Some Google voices don't work (Journey and Studio)
When trying to use Google's Journey or Studio voices, I get this error:
A couple of months back, I experienced some issues with Journey voices in some other software, due to Google changing the way they accept API requests for Journey voices. They never supported pitch and speed adjustments, but now, the API call must not include those parameters at all, or else it will return an error. Additionally, Journey voices must be requested in WAV format, MP3 and OGG do not work. I'm not sure if this is the same reason why they don't work in Read Aloud, but it might help. I do have my GCP API key entered in settings.
Bumping this, as it's still an issue.
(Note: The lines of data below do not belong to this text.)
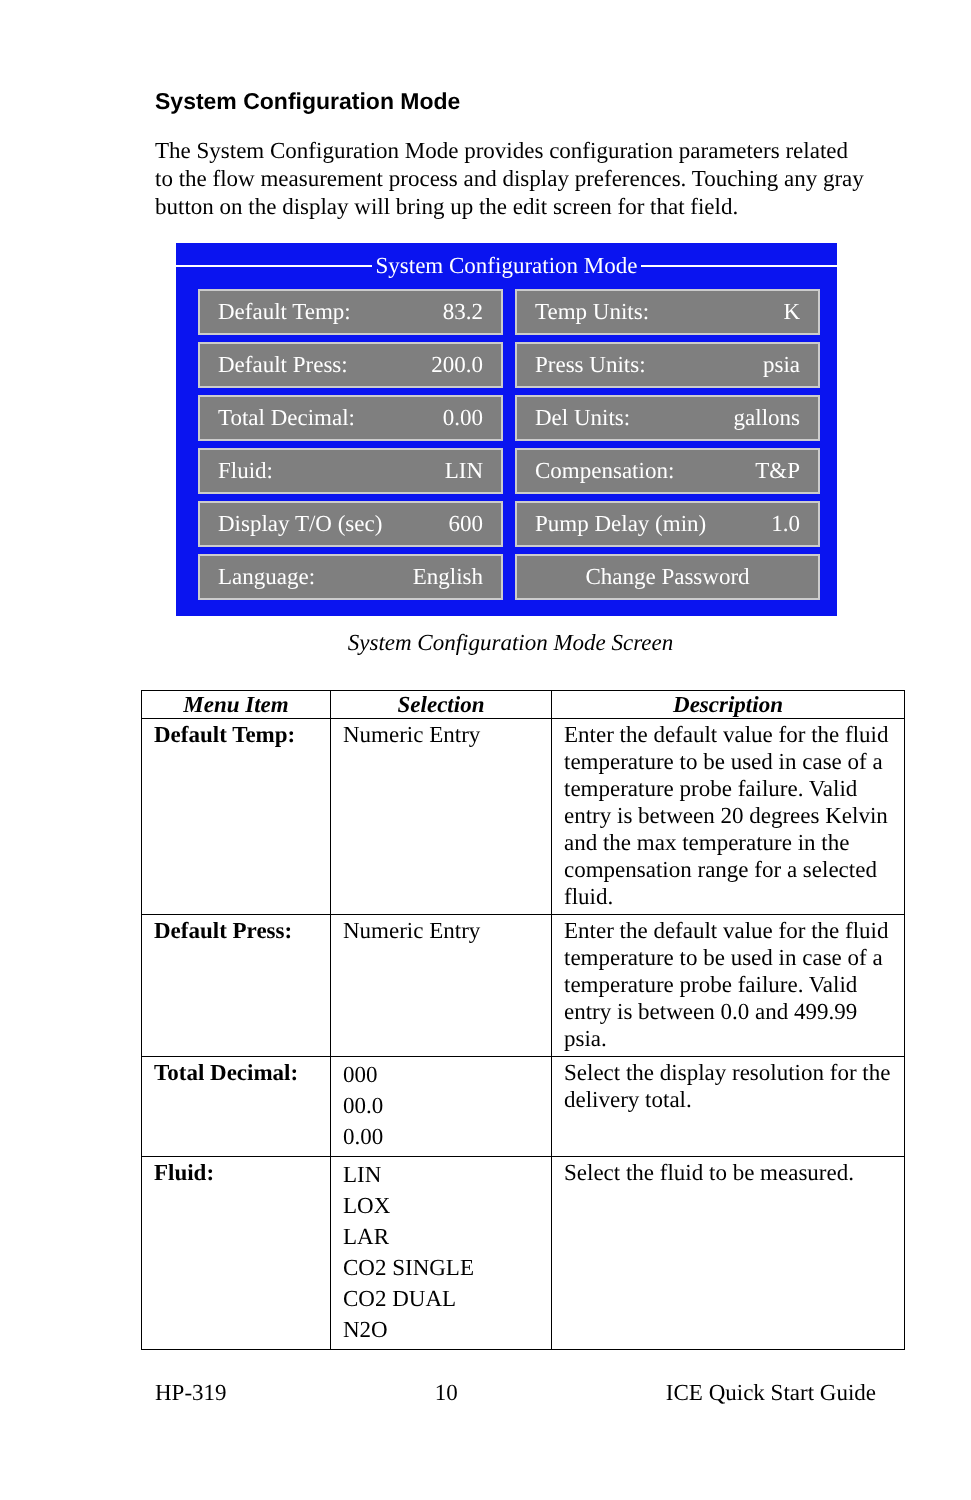System Configuration Mode
The System Configuration Mode provides configuration parameters related to the flow measurement process and display preferences. Touching any gray button on the display will bring up the edit screen for that field.
System Configuration Mode
Default Temp: 83.2
Temp Units: K
Default Press: 200.0
Press Units: psia
Total Decimal: 0.00
Del Units: gallons
Fluid: LIN
Compensation: T&P
Display T/O (sec) 600
Pump Delay (min) 1.0
Language: English
Change Password
System Configuration Mode Screen
| Menu Item | Selection | Description |
| --- | --- | --- |
| Default Temp: | Numeric Entry | Enter the default value for the fluid temperature to be used in case of a temperature probe failure. Valid entry is between 20 degrees Kelvin and the max temperature in the compensation range for a selected fluid. |
| Default Press: | Numeric Entry | Enter the default value for the fluid temperature to be used in case of a temperature probe failure. Valid entry is between 0.0 and 499.99 psia. |
| Total Decimal: | 000 00.0 0.00 | Select the display resolution for the delivery total. |
| Fluid: | LIN LOX LAR CO2 SINGLE CO2 DUAL N2O | Select the fluid to be measured. |
HP-319 10 ICE Quick Start Guide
These voices work flawlessly using https://github.com/pgmichael/wavenet-for-chrome, however I use Firefox now, so that extension is out of reach. Hopefully this can be resolved in Read Aloud on both platforms.
Fixed in version 2.19 by 0b03da0723f44303c4694b155fd798d3537c912b
Google Journey voices have been renamed to Chirp-HD
Sorry to bump this - is there any way I can get this update early on Firefox? Seems like I'm stuck on 1.77 and there aren't any updates available. If not, is there a timeline for the rollout on Firefox?
Thank you
No problem, i submitted version 1.78 pending approval, which can take a week or more. It has fix to support Studio and Journey (which has been renamed Chirp-HD) voices.
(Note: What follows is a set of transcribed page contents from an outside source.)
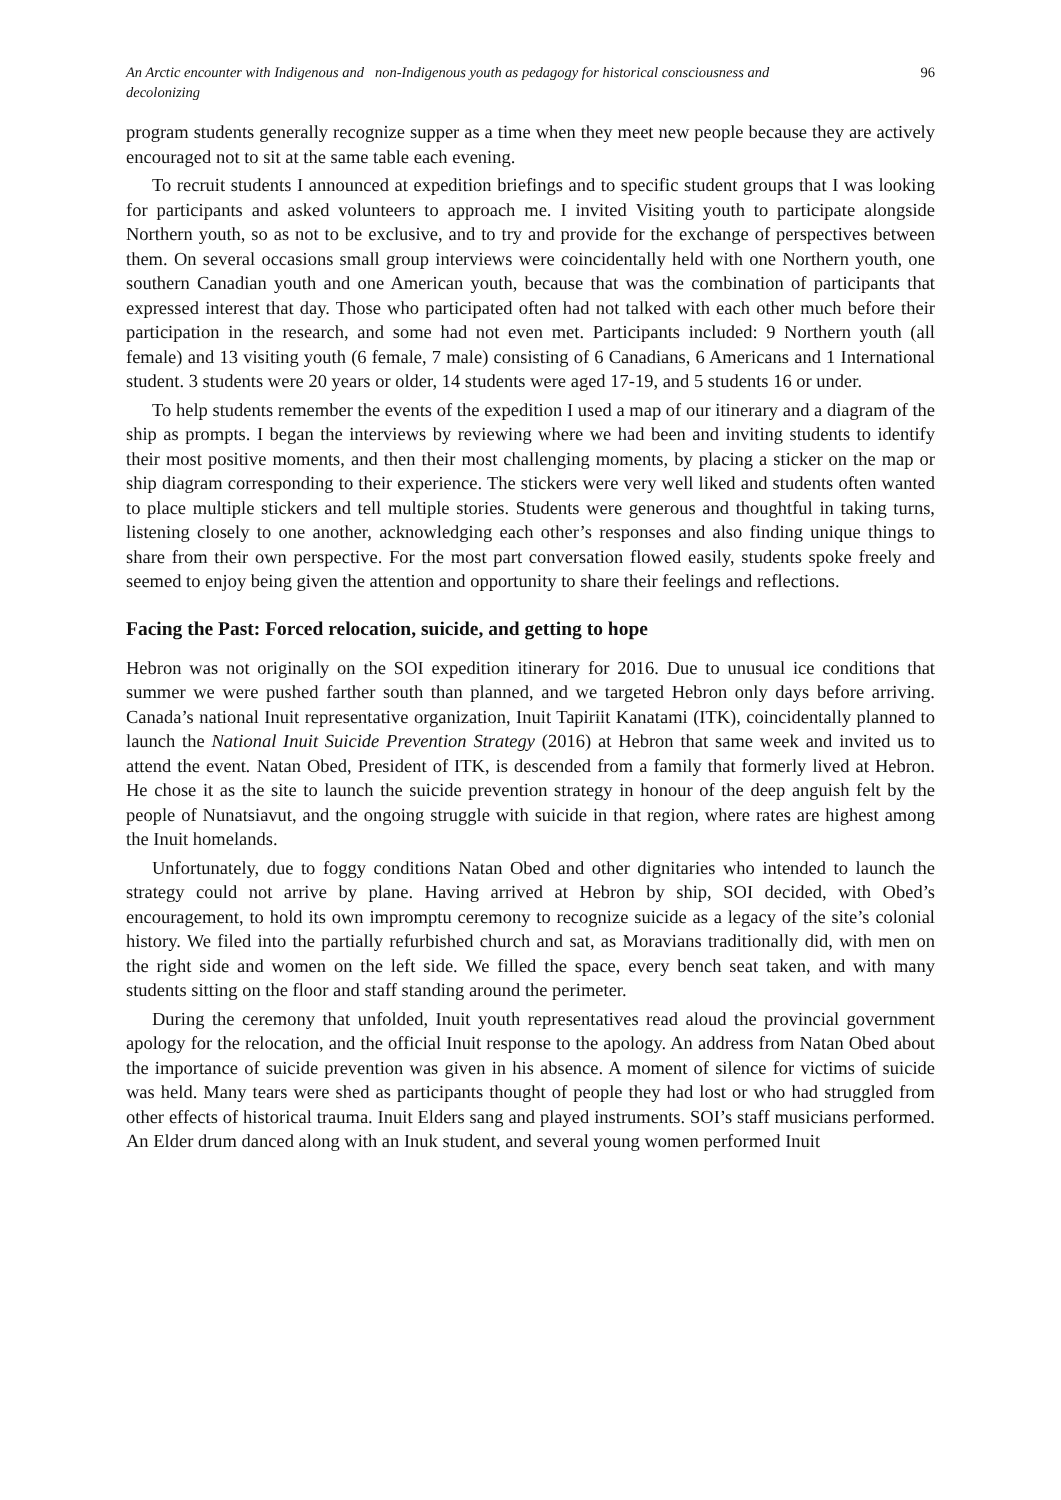An Arctic encounter with Indigenous and non-Indigenous youth as pedagogy for historical consciousness and
decolonizing 96
program students generally recognize supper as a time when they meet new people because they are actively encouraged not to sit at the same table each evening.
To recruit students I announced at expedition briefings and to specific student groups that I was looking for participants and asked volunteers to approach me. I invited Visiting youth to participate alongside Northern youth, so as not to be exclusive, and to try and provide for the exchange of perspectives between them. On several occasions small group interviews were coincidentally held with one Northern youth, one southern Canadian youth and one American youth, because that was the combination of participants that expressed interest that day. Those who participated often had not talked with each other much before their participation in the research, and some had not even met. Participants included: 9 Northern youth (all female) and 13 visiting youth (6 female, 7 male) consisting of 6 Canadians, 6 Americans and 1 International student. 3 students were 20 years or older, 14 students were aged 17-19, and 5 students 16 or under.
To help students remember the events of the expedition I used a map of our itinerary and a diagram of the ship as prompts. I began the interviews by reviewing where we had been and inviting students to identify their most positive moments, and then their most challenging moments, by placing a sticker on the map or ship diagram corresponding to their experience. The stickers were very well liked and students often wanted to place multiple stickers and tell multiple stories. Students were generous and thoughtful in taking turns, listening closely to one another, acknowledging each other’s responses and also finding unique things to share from their own perspective. For the most part conversation flowed easily, students spoke freely and seemed to enjoy being given the attention and opportunity to share their feelings and reflections.
Facing the Past: Forced relocation, suicide, and getting to hope
Hebron was not originally on the SOI expedition itinerary for 2016. Due to unusual ice conditions that summer we were pushed farther south than planned, and we targeted Hebron only days before arriving. Canada’s national Inuit representative organization, Inuit Tapiriit Kanatami (ITK), coincidentally planned to launch the National Inuit Suicide Prevention Strategy (2016) at Hebron that same week and invited us to attend the event. Natan Obed, President of ITK, is descended from a family that formerly lived at Hebron. He chose it as the site to launch the suicide prevention strategy in honour of the deep anguish felt by the people of Nunatsiavut, and the ongoing struggle with suicide in that region, where rates are highest among the Inuit homelands.
Unfortunately, due to foggy conditions Natan Obed and other dignitaries who intended to launch the strategy could not arrive by plane. Having arrived at Hebron by ship, SOI decided, with Obed’s encouragement, to hold its own impromptu ceremony to recognize suicide as a legacy of the site’s colonial history. We filed into the partially refurbished church and sat, as Moravians traditionally did, with men on the right side and women on the left side. We filled the space, every bench seat taken, and with many students sitting on the floor and staff standing around the perimeter.
During the ceremony that unfolded, Inuit youth representatives read aloud the provincial government apology for the relocation, and the official Inuit response to the apology. An address from Natan Obed about the importance of suicide prevention was given in his absence. A moment of silence for victims of suicide was held. Many tears were shed as participants thought of people they had lost or who had struggled from other effects of historical trauma. Inuit Elders sang and played instruments. SOI’s staff musicians performed. An Elder drum danced along with an Inuk student, and several young women performed Inuit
Thank you! I'll keep an eye out for it
I've got version 1.78 now, and unfortunately it seems like things are still not working with Google's voices. I do have my API key added to the settings menu. The original Chirp voices do have a different error now, though.
It may be worth exploring the source code of Wavenet For Chrome. While I'm not a programmer, I use these Google voices everywhere, and so far that has been the absolute best implementation of them.
The Chirp-HD voices should work, if you scroll down the list they're down there in the Wavenet group.
These Chirp3-HD voices are a new thing and will be added in next version 1cb8c52dbd01674ee97fae7081f0e61cf0a1c99a
OK, I'll watch out for the next version. Thanks.
Apologies for reopening this issue, but I have a suggestion for improvement of these voices, not sure if this should be made into a new issue. Currently, when reading long form content, there are often hallucinations and long pauses. The Chirp and Chirp3 voices seem to work best with small queries. In Wavenet For Chrome, the input is first split by sentence/newline before being processed. I think a change like this would be very beneficial for Read Aloud as well when using these voices. It also conveniently avoids the 5KB limit on Google's TTS calls, while also providing a better experience for the user.
We can't do anything about hallucination or hallucinated pauses as they're Google's problems.
We're already segmenting the text at sentence+paragraph boundaries every ~750 characters.
Can you find documentation for the ideal query size for Chirp voices? We can't make trial-and-error types of changes.
I suggest you clone the repo, make your own version, and use it locally.
Obviously I know you can't directly address long pauses and hallucinations, but I'm telling you from testing that it happens far less with shorter queries. Please test it yourself instead of blowing me off, you can either try it using the API directly or using Wavenet for Chrome's implementation (which I've referenced multiple times). It's a very clear difference that you can tell just by running both extensions side by side and reading the same long passage (especially those with lots of new lines like lists or charts.)
This isn't trial and error, this is a real issue which I'm attempting to help bring to light so thar Read Aloud can work better for everyone, not just for myself. If I wanted it just for myself I would have already built my own version and not said a word.
Thank you for your consideration.